Doç. Dr. Cafer Tanrıverdi öncelikli olarak akıllı lens tanımı ve işlemi hakkında bilgilendirmelerde bulunarak, “Aslında akıllı lens diye tabir edilen şey 3 odaklı trifokal merceklerdir. Hastalara ameliyatla gözün içine takılır. Ameliyat sonrasında da uzak, ara mesafe ve yakın görüşü düzelten merceklerdir. Yani 3 odaklı mercek anlamına geliyor” dedi. Herkese uygun değil
İşlemin herkese uygun olmadığını ve öncesinde iyi bir değerlendirilme yapılması gerektiğini de aktaran Doç. Dr. Tanrıverdi, “Akıllı mercek dediğimiz tedavi aslında herkese uygun değil. Bunun için en uygun hastalar aslında kataraktlı olup bize katarakt nedeniyle ameliyata gelen ve mercek değişimi ihtiyacı duyduğumuz hastalardır. Ancak bu mercekleri takmak için hastanın göz anatomisinin oldukça sağlıklı olması lazım. İyi bir kornea, pupillası, retinası ve optik siniri yani tüm optik sistemin çok sağlıklı olması gerekiyor. Bunlardan birinde sorun varsa bu mercekler istediğimiz fonksiyonları göstermiyor. Örneğin, ağır göz kuruluğu, diyabeti ya da göz tansiyonu varsa bu işlemi tercih etmiyoruz. Ayrıca bu mercekler 45 yaş üstüne uygulanan ameliyatlardır. Yani genç hastalarda da tercih ettiğimiz bir yöntem değil” dedi. Uygun olmayan hastalarda mercek değişimi dışında düzeltmenin yolu yok
Sahip olunan göz açılarına da dikkat edilmesi gerektiğini söyleyen Tanrıverdi sözlerine şu şekilde devam etti:
“Gözün belli açıları var. Bu açıları uygun olan kişilere takılabilir. Eğer bu açılar uygun değilse bu merceği taktığımızda istenmeyen sonuçlarla karşılaşabiliyoruz. Bunlar, gece ışık saçılmaları, bulanık görme, yakın ve uzak görüşte yetersiz düzeltme gibi sorunlarla karşılaşabiliyoruz. Zaten eğer uygun hastaya takılmışsa genelde ilk 1-2 ay içerisinde bu tür semptomları yine de görebiliyoruz. Fakat bunlar genellikle 1-2 ay içerisinde nöro adaptasyon denilen beynin adaptasyon olmasıyla kalkıyor. Ancak uygun olmayan bir hastaya takılmışsa bu sorunlar daha uzun sürebiliyor ya da kaybolmayabiliyor. İşte bunlar mutsuz hastalardır. Uygun olmayan yeteri kadar değerlendirilmeden takıldığında sonrasında istenmeyen sonuçlar karşımıza çıkabiliyor ve bunu da düzeltmenin çok fazla bir yolu da maalesef yok. Eğer düzeltilebilir bir kusur varsa müdahale ediliyor. Ama diğer problemler şimdilik teknik anlamda mümkün değil. Eğer hastanın şikâyetleri çok ileri dereceye varırsa ve görme azlığı varsa ancak merceği değiştirmemiz gerekiyor.” “45 yaş üstünü tercih ediyoruz”

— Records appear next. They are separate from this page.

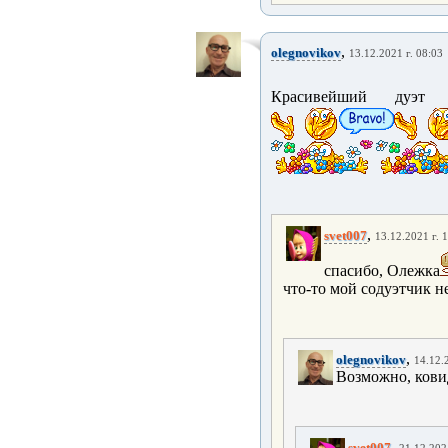
,
olegnovikov
13.12.2021 г. 08:03
Красивейший дуэт п
,
svet007
13.12.2021 г. 
спасибо, Олежка
что-то мой содуэтчик н
,
olegnovikov
14.12.
Возможно, ковид
,
svet007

Son olarak da belli bir yaş üstünde tercih edilen bir tedavi olduğunun altını çizen Tanrıverdi, “Bu öyle önüne gelene yapılabilecek bir ameliyat değil. Hastalarımızın mutlaka bilinçli bir şekilde bu konuda deneyimli bir hastane ve hekime başvurup fikir aldıktan sonra karşılıklı görüşle ancak karar verebilirler. Bir de sağlıklı hastalara yani görüşü yeterince bozulmamış hastalara biz bu ameliyatları önermiyoruz. Görüşü bozulan ya da kataraktlı olan ciddi görme sorunu yaşayan ya da yüksek numaralı gözlük takan ve 45 yaş üstü hastalara biz bu ameliyatı öneriyoruz” diyerek sözlerini sonlandırdı.